* WHAT THE EXERCISE ASKS
An exact repetition of every entry, with no images, is the required answer.

* Source texts of formatted documents
◆ ◆ ◆ ◆ ◆

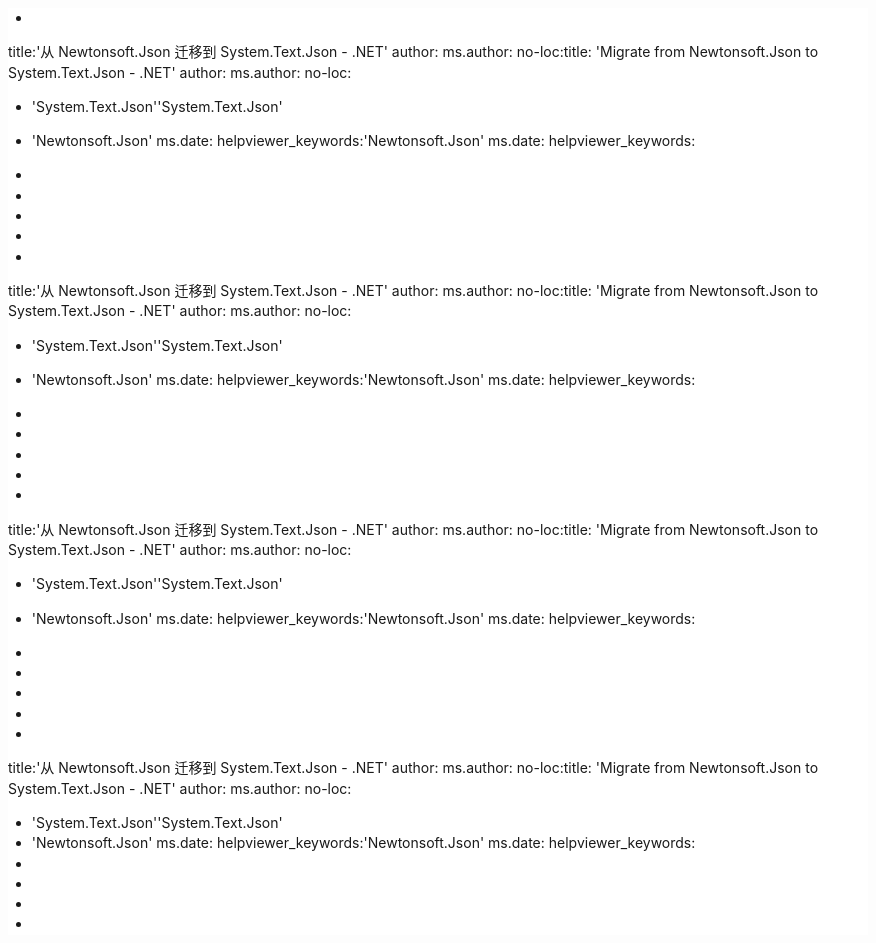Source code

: -
<span data-ttu-id="420a8-181">title:'从 Newtonsoft.Json 迁移到 System.Text.Json - .NET' author: ms.author: no-loc:</span><span class="sxs-lookup"><span data-stu-id="420a8-181">title: 'Migrate from Newtonsoft.Json to System.Text.Json - .NET' author: ms.author: no-loc:</span></span>
- <span data-ttu-id="420a8-182">'System.Text.Json'</span><span class="sxs-lookup"><span data-stu-id="420a8-182">'System.Text.Json'</span></span>
- <span data-ttu-id="420a8-183">'Newtonsoft.Json' ms.date: helpviewer_keywords:</span><span class="sxs-lookup"><span data-stu-id="420a8-183">'Newtonsoft.Json' ms.date: helpviewer_keywords:</span></span>
- 
- 
- 
- 

-
<span data-ttu-id="420a8-184">title:'从 Newtonsoft.Json 迁移到 System.Text.Json - .NET' author: ms.author: no-loc:</span><span class="sxs-lookup"><span data-stu-id="420a8-184">title: 'Migrate from Newtonsoft.Json to System.Text.Json - .NET' author: ms.author: no-loc:</span></span>
- <span data-ttu-id="420a8-185">'System.Text.Json'</span><span class="sxs-lookup"><span data-stu-id="420a8-185">'System.Text.Json'</span></span>
- <span data-ttu-id="420a8-186">'Newtonsoft.Json' ms.date: helpviewer_keywords:</span><span class="sxs-lookup"><span data-stu-id="420a8-186">'Newtonsoft.Json' ms.date: helpviewer_keywords:</span></span>
- 
- 
- 
- 

-
<span data-ttu-id="420a8-187">title:'从 Newtonsoft.Json 迁移到 System.Text.Json - .NET' author: ms.author: no-loc:</span><span class="sxs-lookup"><span data-stu-id="420a8-187">title: 'Migrate from Newtonsoft.Json to System.Text.Json - .NET' author: ms.author: no-loc:</span></span>
- <span data-ttu-id="420a8-188">'System.Text.Json'</span><span class="sxs-lookup"><span data-stu-id="420a8-188">'System.Text.Json'</span></span>
- <span data-ttu-id="420a8-189">'Newtonsoft.Json' ms.date: helpviewer_keywords:</span><span class="sxs-lookup"><span data-stu-id="420a8-189">'Newtonsoft.Json' ms.date: helpviewer_keywords:</span></span>
- 
- 
- 
- 

-
<span data-ttu-id="420a8-190">title:'从 Newtonsoft.Json 迁移到 System.Text.Json - .NET' author: ms.author: no-loc:</span><span class="sxs-lookup"><span data-stu-id="420a8-190">title: 'Migrate from Newtonsoft.Json to System.Text.Json - .NET' author: ms.author: no-loc:</span></span>
- <span data-ttu-id="420a8-191">'System.Text.Json'</span><span class="sxs-lookup"><span data-stu-id="420a8-191">'System.Text.Json'</span></span>
- <span data-ttu-id="420a8-192">'Newtonsoft.Json' ms.date: helpviewer_keywords:</span><span class="sxs-lookup"><span data-stu-id="420a8-192">'Newtonsoft.Json' ms.date: helpviewer_keywords:</span></span>
- 
- 
- 
-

◆ ◆ ◆ ◆ ◆

* COMPLETED EXERCISE
Source code

: -
<span data-ttu-id="420a8-181">title:'从 Newtonsoft.Json 迁移到 System.Text.Json - .NET' author: ms.author: no-loc:</span><span class="sxs-lookup"><span data-stu-id="420a8-181">title: 'Migrate from Newtonsoft.Json to System.Text.Json - .NET' author: ms.author: no-loc:</span></span>
- <span data-ttu-id="420a8-182">'System.Text.Json'</span><span class="sxs-lookup"><span data-stu-id="420a8-182">'System.Text.Json'</span></span>
- <span data-ttu-id="420a8-183">'Newtonsoft.Json' ms.date: helpviewer_keywords:</span><span class="sxs-lookup"><span data-stu-id="420a8-183">'Newtonsoft.Json' ms.date: helpviewer_keywords:</span></span>
- 
- 
- 
- 

-
<span data-ttu-id="420a8-184">title:'从 Newtonsoft.Json 迁移到 System.Text.Json - .NET' author: ms.author: no-loc:</span><span class="sxs-lookup"><span data-stu-id="420a8-184">title: 'Migrate from Newtonsoft.Json to System.Text.Json - .NET' author: ms.author: no-loc:</span></span>
- <span data-ttu-id="420a8-185">'System.Text.Json'</span><span class="sxs-lookup"><span data-stu-id="420a8-185">'System.Text.Json'</span></span>
- <span data-ttu-id="420a8-186">'Newtonsoft.Json' ms.date: helpviewer_keywords:</span><span class="sxs-lookup"><span data-stu-id="420a8-186">'Newtonsoft.Json' ms.date: helpviewer_keywords:</span></span>
- 
- 
- 
- 

-
<span data-ttu-id="420a8-187">title:'从 Newtonsoft.Json 迁移到 System.Text.Json - .NET' author: ms.author: no-loc:</span><span class="sxs-lookup"><span data-stu-id="420a8-187">title: 'Migrate from Newtonsoft.Json to System.Text.Json - .NET' author: ms.author: no-loc:</span></span>
- <span data-ttu-id="420a8-188">'System.Text.Json'</span><span class="sxs-lookup"><span data-stu-id="420a8-188">'System.Text.Json'</span></span>
- <span data-ttu-id="420a8-189">'Newtonsoft.Json' ms.date: helpviewer_keywords:</span><span class="sxs-lookup"><span data-stu-id="420a8-189">'Newtonsoft.Json' ms.date: helpviewer_keywords:</span></span>
- 
- 
- 
- 

-
<span data-ttu-id="420a8-190">title:'从 Newtonsoft.Json 迁移到 System.Text.Json - .NET' author: ms.author: no-loc:</span><span class="sxs-lookup"><span data-stu-id="420a8-190">title: 'Migrate from Newtonsoft.Json to System.Text.Json - .NET' author: ms.author: no-loc:</span></span>
- <span data-ttu-id="420a8-191">'System.Text.Json'</span><span class="sxs-lookup"><span data-stu-id="420a8-191">'System.Text.Json'</span></span>
- <span data-ttu-id="420a8-192">'Newtonsoft.Json' ms.date: helpviewer_keywords:</span><span class="sxs-lookup"><span data-stu-id="420a8-192">'Newtonsoft.Json' ms.date: helpviewer_keywords:</span></span>
- 
- 
- 
-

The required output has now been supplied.